> [Task statement]
Please copy out all the rows below, substituting "rank" for "order" and changing nothing else. Leave the pictures out.

> [Dataset excerpts]
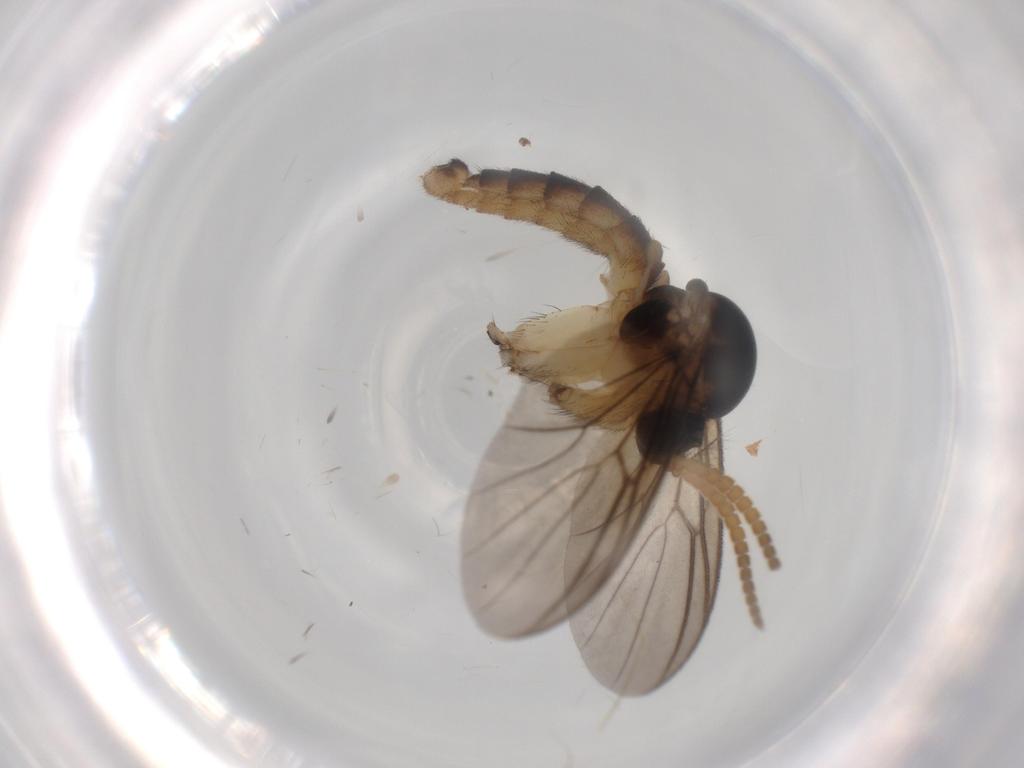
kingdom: Animalia
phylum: Arthropoda
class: Insecta
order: Diptera
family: Mycetophilidae
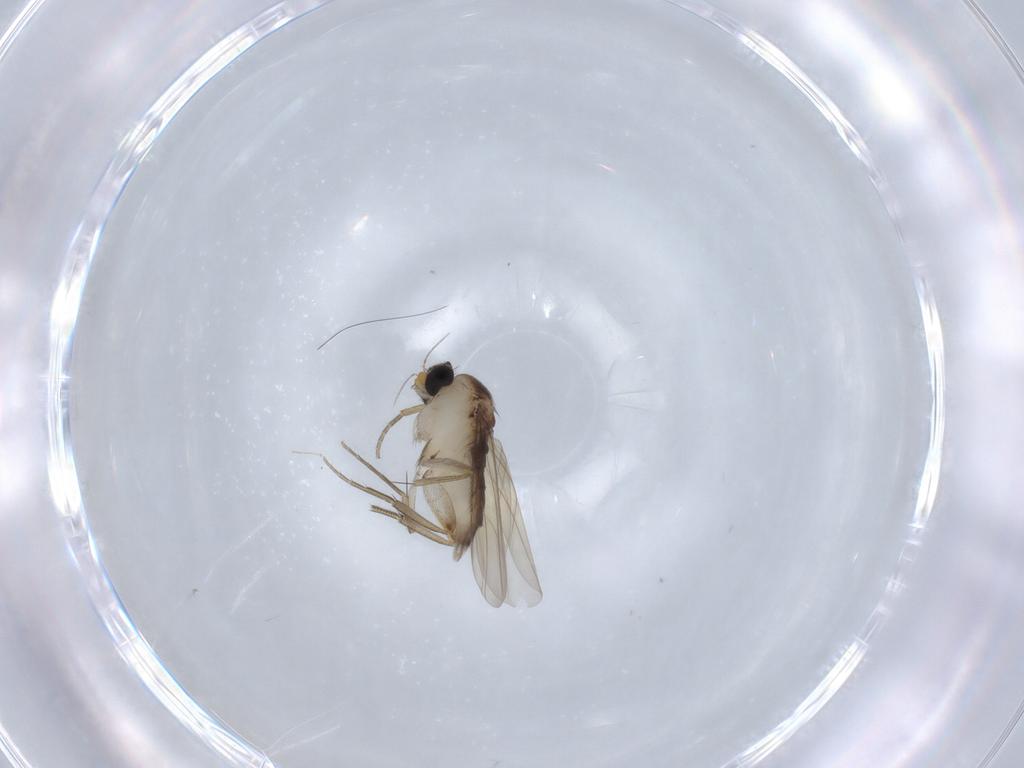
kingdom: Animalia
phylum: Arthropoda
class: Insecta
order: Diptera
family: Phoridae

> [Exercise solution]
kingdom: Animalia
phylum: Arthropoda
class: Insecta
rank: Diptera
family: Mycetophilidae
kingdom: Animalia
phylum: Arthropoda
class: Insecta
rank: Diptera
family: Phoridae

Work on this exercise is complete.